WHAT THE EXERCISE ASKS
Each line holding the word "down" must appear in the answer, copied from the entries.

AVAILABLE RECORDS

┄┄┄┄┄┄┄┄┄┄┄┄┄┄┄┄┄┄┄┄

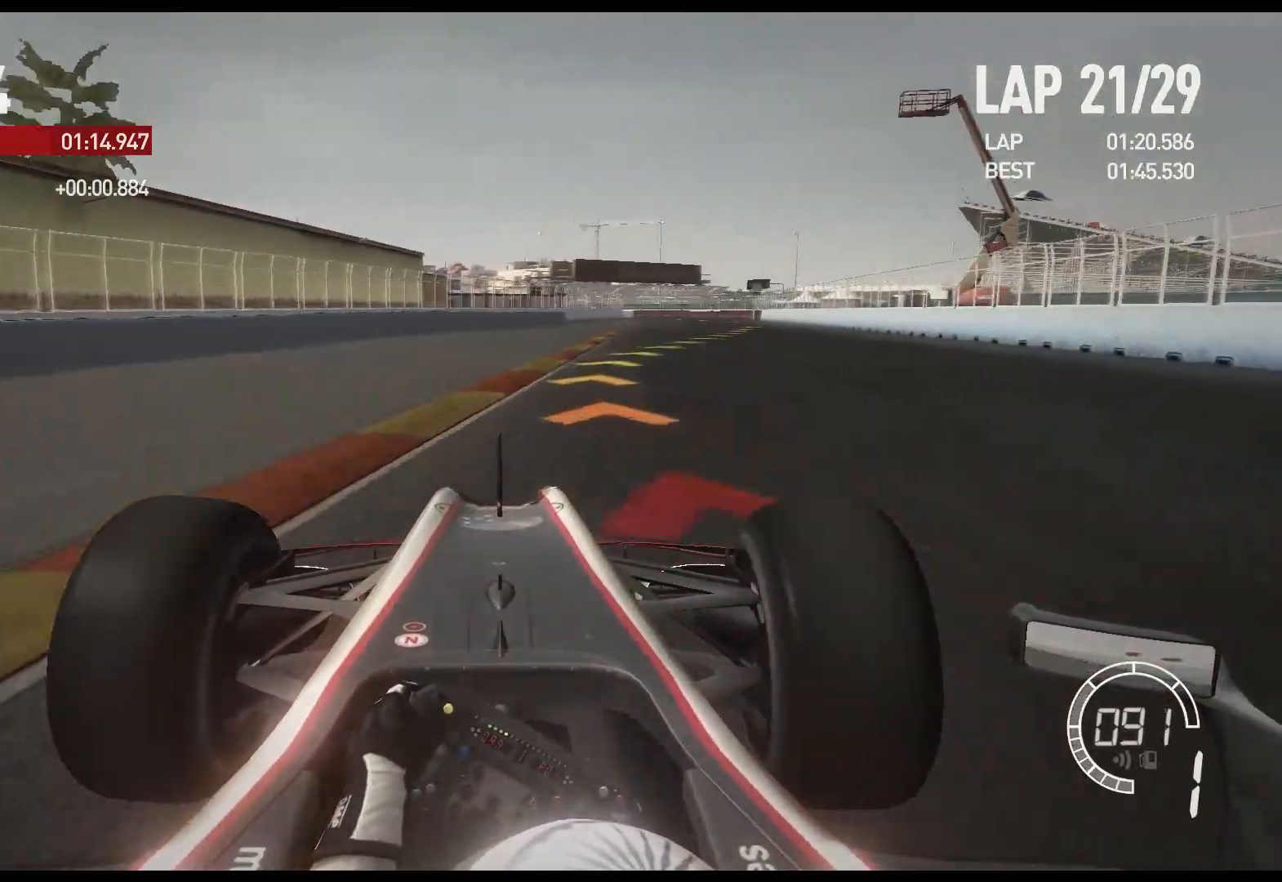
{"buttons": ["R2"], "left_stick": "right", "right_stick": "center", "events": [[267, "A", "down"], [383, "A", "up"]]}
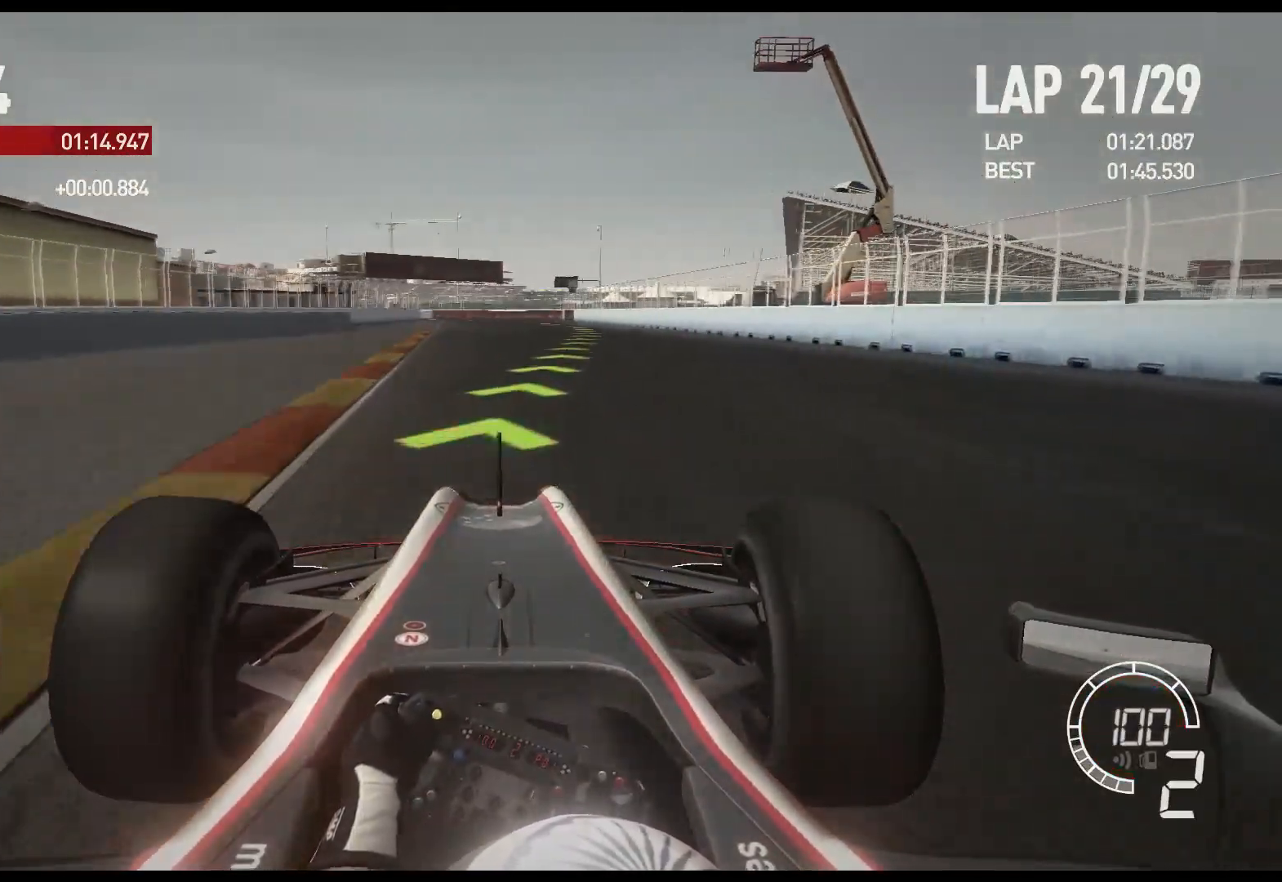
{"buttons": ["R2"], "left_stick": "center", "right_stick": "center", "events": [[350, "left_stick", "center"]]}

┄┄┄┄┄┄┄┄┄┄┄┄┄┄┄┄┄┄┄┄

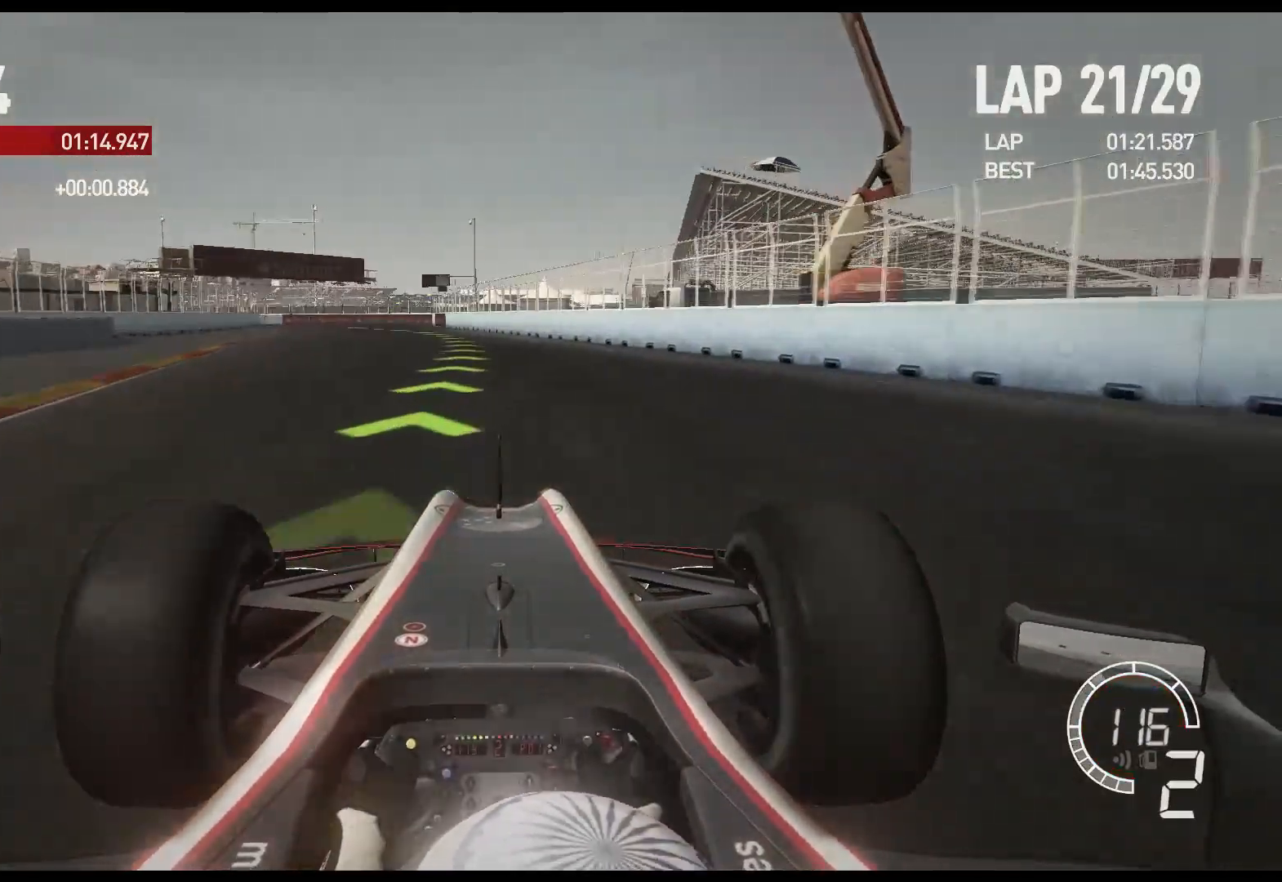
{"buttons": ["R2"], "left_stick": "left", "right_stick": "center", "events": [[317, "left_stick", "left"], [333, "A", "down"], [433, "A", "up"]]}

┄┄┄┄┄┄┄┄┄┄┄┄┄┄┄┄┄┄┄┄

RESPONSE AREA
{"buttons": ["R2"], "left_stick": "right", "right_stick": "center", "events": [[267, "A", "down"], [383, "A", "up"]]}
{"buttons": ["R2"], "left_stick": "left", "right_stick": "center", "events": [[317, "left_stick", "left"], [333, "A", "down"], [433, "A", "up"]]}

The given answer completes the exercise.